Patriarki yang Mengakar
Satu isu utama yang terdapat dalam serial ini adalah sikap patriarki yang masih sangat kental. Dasiyah, anak perempuan Idroes, pemilik pabrik kretek, menghadapi berbagai tantangan dalam mengukir namanya dalam dunia kretek yang mendominasi laki-laki. Meskipun memiliki bakat luar biasa dalam meracik kretek, Dasiyah tetap berhadapan dengan diskriminasi gender.

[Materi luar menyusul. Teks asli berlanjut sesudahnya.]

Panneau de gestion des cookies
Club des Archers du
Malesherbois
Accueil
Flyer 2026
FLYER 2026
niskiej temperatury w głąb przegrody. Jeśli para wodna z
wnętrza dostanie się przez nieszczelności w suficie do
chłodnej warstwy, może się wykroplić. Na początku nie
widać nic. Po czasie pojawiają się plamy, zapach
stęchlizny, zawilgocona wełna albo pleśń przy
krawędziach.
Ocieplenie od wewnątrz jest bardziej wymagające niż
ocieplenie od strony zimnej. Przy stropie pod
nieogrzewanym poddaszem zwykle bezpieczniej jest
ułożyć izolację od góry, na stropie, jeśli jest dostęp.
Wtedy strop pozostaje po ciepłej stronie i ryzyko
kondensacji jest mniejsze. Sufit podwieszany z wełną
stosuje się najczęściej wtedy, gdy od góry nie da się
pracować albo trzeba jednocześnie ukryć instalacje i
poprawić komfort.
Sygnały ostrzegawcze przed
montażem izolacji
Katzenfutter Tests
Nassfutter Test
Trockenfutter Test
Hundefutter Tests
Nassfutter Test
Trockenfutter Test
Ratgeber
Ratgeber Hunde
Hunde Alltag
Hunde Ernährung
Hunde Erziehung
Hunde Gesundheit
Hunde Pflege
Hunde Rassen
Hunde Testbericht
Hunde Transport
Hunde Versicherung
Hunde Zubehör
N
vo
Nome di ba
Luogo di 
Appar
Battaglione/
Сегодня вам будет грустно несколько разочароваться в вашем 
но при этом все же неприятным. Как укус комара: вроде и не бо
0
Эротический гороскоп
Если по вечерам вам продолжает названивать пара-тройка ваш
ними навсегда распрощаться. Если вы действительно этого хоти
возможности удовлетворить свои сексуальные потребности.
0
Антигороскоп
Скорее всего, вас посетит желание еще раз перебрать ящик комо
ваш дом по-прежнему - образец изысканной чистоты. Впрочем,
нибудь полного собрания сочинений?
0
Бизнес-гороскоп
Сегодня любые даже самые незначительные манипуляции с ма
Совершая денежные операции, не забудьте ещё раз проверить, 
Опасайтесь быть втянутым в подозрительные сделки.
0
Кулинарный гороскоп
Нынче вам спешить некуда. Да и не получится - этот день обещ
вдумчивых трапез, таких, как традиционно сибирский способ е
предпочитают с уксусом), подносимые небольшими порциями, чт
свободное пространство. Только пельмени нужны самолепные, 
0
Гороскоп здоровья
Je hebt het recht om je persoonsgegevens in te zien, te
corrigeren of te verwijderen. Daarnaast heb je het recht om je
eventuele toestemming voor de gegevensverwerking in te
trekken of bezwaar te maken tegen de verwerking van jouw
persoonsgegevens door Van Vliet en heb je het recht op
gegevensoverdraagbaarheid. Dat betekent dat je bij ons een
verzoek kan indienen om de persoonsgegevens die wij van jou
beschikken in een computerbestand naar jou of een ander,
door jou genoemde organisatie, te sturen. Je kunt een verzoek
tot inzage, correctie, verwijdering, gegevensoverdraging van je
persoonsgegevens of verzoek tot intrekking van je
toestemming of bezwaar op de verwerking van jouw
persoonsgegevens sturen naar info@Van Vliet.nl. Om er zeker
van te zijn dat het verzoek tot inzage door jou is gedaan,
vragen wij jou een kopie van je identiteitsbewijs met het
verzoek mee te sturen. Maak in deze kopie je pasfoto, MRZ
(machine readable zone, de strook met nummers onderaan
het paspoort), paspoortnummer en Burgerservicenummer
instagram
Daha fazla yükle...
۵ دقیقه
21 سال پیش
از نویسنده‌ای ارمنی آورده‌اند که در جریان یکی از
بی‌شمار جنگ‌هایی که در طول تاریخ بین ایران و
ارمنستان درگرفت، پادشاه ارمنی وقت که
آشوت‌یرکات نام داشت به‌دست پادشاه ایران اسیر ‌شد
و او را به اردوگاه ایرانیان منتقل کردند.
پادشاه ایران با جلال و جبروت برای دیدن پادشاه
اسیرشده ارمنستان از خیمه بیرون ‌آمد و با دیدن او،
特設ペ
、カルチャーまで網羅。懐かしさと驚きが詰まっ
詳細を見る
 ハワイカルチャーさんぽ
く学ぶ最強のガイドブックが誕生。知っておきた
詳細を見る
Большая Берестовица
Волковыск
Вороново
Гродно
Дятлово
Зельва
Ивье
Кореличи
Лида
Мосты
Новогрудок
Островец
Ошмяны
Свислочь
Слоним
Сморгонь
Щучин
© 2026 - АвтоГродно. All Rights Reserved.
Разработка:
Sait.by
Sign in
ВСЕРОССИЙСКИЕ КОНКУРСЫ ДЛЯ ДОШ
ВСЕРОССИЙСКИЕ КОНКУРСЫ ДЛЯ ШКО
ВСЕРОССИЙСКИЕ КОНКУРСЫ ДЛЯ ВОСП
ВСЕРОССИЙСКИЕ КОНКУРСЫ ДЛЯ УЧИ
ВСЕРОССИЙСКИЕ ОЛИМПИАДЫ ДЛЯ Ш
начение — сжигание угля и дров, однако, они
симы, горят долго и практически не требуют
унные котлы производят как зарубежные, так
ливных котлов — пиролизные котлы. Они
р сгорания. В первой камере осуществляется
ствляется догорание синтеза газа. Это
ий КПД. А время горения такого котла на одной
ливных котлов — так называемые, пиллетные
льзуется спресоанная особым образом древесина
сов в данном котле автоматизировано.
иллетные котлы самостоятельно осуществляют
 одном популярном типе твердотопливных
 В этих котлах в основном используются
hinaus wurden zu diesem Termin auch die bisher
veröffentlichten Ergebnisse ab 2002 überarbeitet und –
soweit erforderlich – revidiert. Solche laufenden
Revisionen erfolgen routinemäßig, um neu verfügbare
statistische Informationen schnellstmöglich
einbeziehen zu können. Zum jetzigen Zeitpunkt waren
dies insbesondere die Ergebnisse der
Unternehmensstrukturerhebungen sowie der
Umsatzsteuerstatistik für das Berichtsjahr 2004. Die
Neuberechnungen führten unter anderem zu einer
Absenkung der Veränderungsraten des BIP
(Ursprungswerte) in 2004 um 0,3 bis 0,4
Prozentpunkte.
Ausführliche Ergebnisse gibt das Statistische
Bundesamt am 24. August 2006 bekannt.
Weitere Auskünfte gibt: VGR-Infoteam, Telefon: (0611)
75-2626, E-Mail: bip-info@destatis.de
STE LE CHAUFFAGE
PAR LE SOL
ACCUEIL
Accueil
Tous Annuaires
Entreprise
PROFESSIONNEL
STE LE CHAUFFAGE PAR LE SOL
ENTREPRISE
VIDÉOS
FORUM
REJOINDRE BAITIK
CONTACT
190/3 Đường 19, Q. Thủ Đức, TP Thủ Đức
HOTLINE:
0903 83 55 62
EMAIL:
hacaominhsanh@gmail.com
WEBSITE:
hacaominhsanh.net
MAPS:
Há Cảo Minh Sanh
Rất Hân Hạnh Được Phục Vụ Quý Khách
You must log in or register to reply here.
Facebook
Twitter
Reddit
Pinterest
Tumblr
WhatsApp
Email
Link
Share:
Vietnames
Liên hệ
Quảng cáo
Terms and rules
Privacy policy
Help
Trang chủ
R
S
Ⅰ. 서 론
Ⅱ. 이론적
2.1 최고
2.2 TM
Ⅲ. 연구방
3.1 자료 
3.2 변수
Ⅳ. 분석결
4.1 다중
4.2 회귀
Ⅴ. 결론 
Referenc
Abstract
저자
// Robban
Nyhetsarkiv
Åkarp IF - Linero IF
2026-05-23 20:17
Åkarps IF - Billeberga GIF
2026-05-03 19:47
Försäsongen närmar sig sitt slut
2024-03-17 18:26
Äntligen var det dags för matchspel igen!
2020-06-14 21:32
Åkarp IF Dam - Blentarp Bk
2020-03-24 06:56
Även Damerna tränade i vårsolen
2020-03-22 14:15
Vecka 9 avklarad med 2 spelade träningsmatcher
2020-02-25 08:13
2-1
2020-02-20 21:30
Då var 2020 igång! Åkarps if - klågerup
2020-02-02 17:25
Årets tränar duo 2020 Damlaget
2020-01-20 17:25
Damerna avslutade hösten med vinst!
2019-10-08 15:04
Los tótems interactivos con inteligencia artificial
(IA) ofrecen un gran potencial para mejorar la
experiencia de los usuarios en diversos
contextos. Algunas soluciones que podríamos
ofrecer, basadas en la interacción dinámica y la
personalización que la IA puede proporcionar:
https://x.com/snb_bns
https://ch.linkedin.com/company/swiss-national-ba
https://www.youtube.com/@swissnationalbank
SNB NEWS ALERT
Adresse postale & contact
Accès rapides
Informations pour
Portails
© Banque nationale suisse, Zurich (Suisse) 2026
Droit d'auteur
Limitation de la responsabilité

Pada zamannya, anggapan bahwa perempuan tidak pantas masuk ke ruang saus karena bisa merubah rasa saus mencerminkan pandangan yang patriarkis dan menghambat kemajuan perempuan dalam dunia kerja. Ini menjadi refleksi nyata dari perjuangan perempuan untuk mendapatkan pengakuan dan kesetaraan di berbagai sektor, isu yang masih sangat relevan hingga saat ini.
Persaingan Sengit dalam Industri Kretek
Industri kretek dalam film “Gadis Kretek” menjadi latar belakang bagi persaingan sengit antara merek-merek terkenal. Merek seperti Kretek Merdeka dan Kretek Proklamasi tidak hanya menciptakan produk dengan kualitas rasa yang berbeda, tetapi juga menghadirkan strategi promosi yang berbeda.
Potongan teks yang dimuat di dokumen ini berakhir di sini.